Your financial strategy begins with a “deep dive” into the money you have coming in and going out of the bank each month.

Typically, you start by listing all the bills that need to be paid each month and calculating a total – don’t forget to factor in money for food and fuel for your vehicles. Once all essential monthly expenditure has been added up, then take that from the figure for your total monthly income.

What remains is the amount disposable money you have each month and what you do with this is paramount to your financial health and wellbeing.

Savings and Safety Funds

Depending on your personal circumstances you may want to allocate some of your disposable money for savings that can be used for things like purchasing property or your children’s education.

In other words, capital for planned projects, maybe a holiday, or future costs of living. It may well be that for the time being this money is invested and so continues to work for you while not being used.

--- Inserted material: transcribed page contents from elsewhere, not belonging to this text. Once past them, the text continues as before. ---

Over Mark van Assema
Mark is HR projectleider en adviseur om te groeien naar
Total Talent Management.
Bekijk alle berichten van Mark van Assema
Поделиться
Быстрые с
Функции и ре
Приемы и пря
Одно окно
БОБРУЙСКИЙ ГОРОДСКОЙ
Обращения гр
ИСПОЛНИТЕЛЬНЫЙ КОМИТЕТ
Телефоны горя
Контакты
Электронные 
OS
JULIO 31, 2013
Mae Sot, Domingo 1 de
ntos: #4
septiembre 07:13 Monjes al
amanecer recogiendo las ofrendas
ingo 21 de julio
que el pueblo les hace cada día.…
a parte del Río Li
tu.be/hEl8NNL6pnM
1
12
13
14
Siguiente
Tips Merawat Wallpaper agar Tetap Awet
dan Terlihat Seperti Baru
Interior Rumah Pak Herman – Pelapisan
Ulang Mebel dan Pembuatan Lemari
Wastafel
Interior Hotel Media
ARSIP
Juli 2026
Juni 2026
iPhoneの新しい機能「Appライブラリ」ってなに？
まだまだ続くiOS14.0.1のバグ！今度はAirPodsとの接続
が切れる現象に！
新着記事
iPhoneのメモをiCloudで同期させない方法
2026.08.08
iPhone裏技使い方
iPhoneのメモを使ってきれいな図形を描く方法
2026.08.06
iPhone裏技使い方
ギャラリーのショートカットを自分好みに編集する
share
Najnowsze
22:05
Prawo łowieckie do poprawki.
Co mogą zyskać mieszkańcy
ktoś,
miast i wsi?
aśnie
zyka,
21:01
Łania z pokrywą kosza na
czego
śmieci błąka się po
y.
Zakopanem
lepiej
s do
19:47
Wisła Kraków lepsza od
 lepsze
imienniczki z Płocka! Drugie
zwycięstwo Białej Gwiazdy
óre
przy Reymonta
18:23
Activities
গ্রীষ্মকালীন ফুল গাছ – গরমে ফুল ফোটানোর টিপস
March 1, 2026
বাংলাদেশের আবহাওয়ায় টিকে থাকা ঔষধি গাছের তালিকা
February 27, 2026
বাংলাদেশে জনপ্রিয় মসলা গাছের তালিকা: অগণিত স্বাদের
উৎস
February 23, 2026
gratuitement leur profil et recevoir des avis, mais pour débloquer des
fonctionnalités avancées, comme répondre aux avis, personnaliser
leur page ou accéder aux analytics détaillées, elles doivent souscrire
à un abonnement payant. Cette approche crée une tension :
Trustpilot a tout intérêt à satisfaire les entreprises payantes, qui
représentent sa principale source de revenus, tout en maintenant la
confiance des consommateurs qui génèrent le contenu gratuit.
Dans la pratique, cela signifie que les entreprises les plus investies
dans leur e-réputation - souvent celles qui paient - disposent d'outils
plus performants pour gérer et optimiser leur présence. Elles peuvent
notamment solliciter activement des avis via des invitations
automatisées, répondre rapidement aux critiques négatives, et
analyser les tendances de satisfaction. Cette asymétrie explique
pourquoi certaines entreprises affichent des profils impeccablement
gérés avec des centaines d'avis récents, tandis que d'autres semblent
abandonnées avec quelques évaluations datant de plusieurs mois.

Then there is the all-important safety fund, different from your savings pot, as it is for unexpected costs. A leaking roof that requires fixing or something more serious that requires professional legal assistance could be just around the corner.

Keep this separate from your savings, preferably in a bank account where it can be accessed easily.

If possible, a minimum of 30% of your monthly disposable income should be set aside, 20% for savings and 10% for your safety fund. Once you have established a routine, you won’t miss the money you have set aside and you will have peace of mind.

Reward Yourself

It is important that you reward yourself for all the hard work you do and the responsible way you go about managing your finances.

The money that is left over after all outgoings have been accounted for is yours to enjoy yourself – visit a restaurant, take daytrips or buy gifts for loved ones. All the while knowing full well that what you are spending has been accounted for and knowing that if you run in to trouble, you have the reserves you need without having to compromise, beg, borrow or steal.